Sulaim al Hilaly si marjiner notes itu telah memberi catatan -Kasyful
Asrar terjemahan bahasa Arab yang dipalsukan itu- dengan cacian dan
kata-kata kotor yang ditujukan kepada pengarang buku itu Ayataullah
Khomeini, ia menuliskan Khomeini sebagai Mulhid, kebatinan, pembohong,
pendengki dan fanatik Parsi.

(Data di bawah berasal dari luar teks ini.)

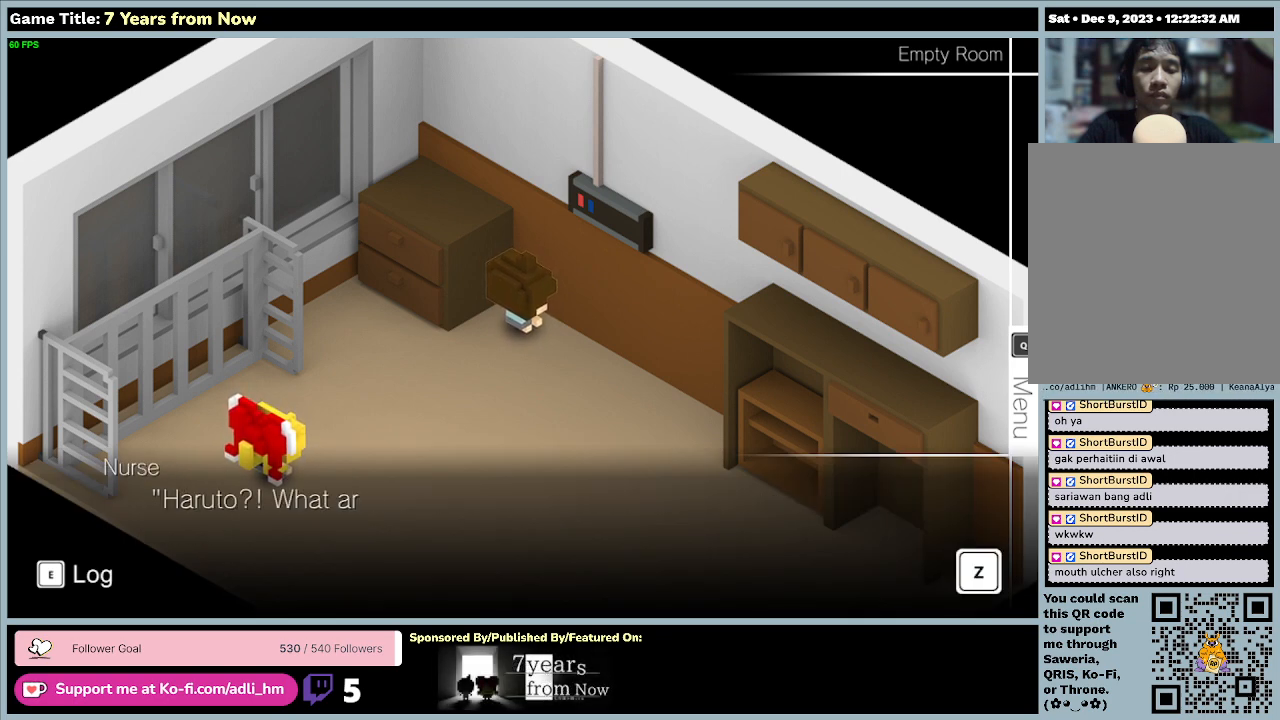
{"keys": [], "mouse": [], "events": []}
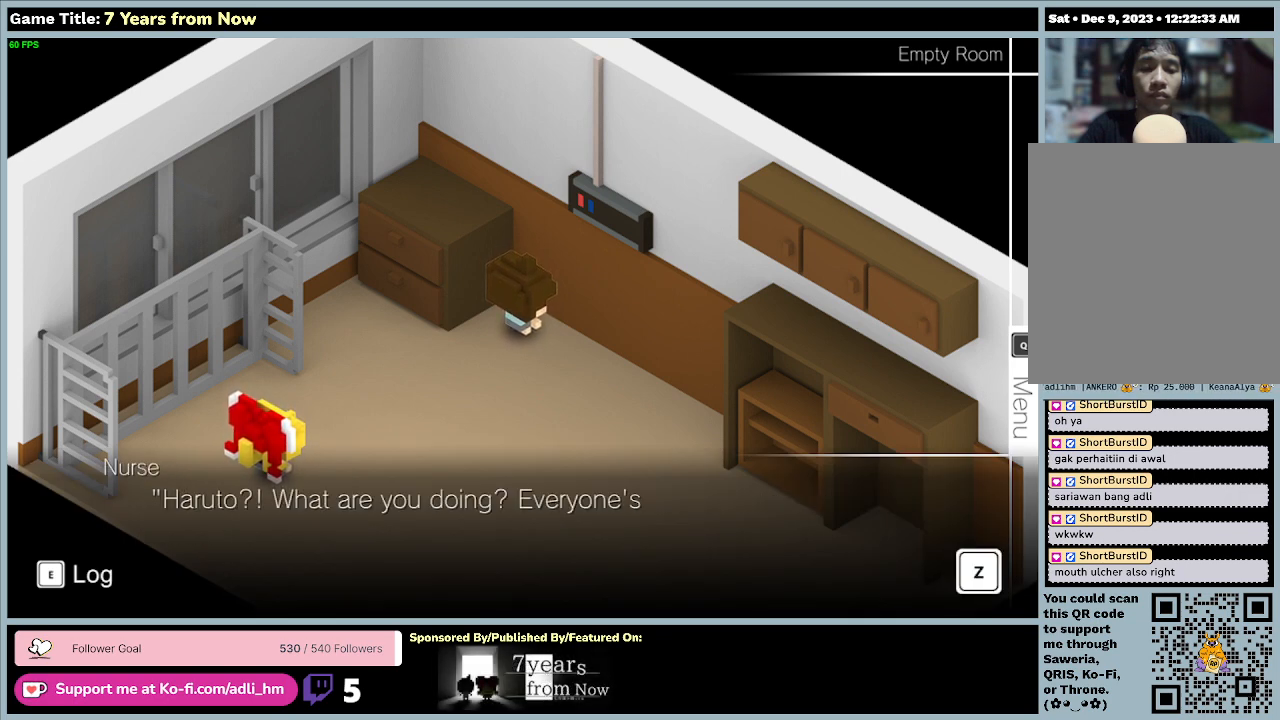
{"keys": [], "mouse": [], "events": []}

Padahal Khomaini tidak pernah menuliskan
tulisan sebagaimana yang diterjemahkan dalam bahasa Arab, sepenuhnya
tulisan bahasa Arab itu menjadi tanggung penerjemah yang telah
memalsukanya.
Kejahatan penerjemah bahasa Arab tersebut terjadi, saat Khomaini
menuliskan penjelasan pada pembaca bahwa bukunya ditulis dalam bahasa
Parsi (Farisiyah) – kata Farisiyah jika diterjemahkan berarti Bahasa
Parsi – tetapi oleh penterjemah Arab dirubah menjadi “Furs” yang
berarti Bangsa Parsi, lalu si marjiner notes mencacinya sebagai pengobar
fanatik persia dan ia manantangnya sambil memberi nama Khomeini sebagai
yang punya wahyu-wahyu syetan dan si pandir.
Dalam buku Kasyful Asrar terjemahan bahasa Arab dalam setiap
halamanya dipenuhi caci maki semacam itu… itu bukan tanpa kesengajaan,
karena dalam setiap lembar buku itu tersedia bahwan terjemahan yang di
palsukan sehingga memberikan bahan untuk mencaci maki penulisnya
(Ayatullah Khomeini), sebagai contohnya adalah pada halaman 59 (Kasyful
Asrar berbahasa Arab yang di palsukan), Khomeini ketika menjelaskan
tentang syahid ia menuliskan ” Wa dhaha bi kulli wujudihi fi
sabilillahi” (dan ia telah mengorbankan semua yang ada di jalan Allah)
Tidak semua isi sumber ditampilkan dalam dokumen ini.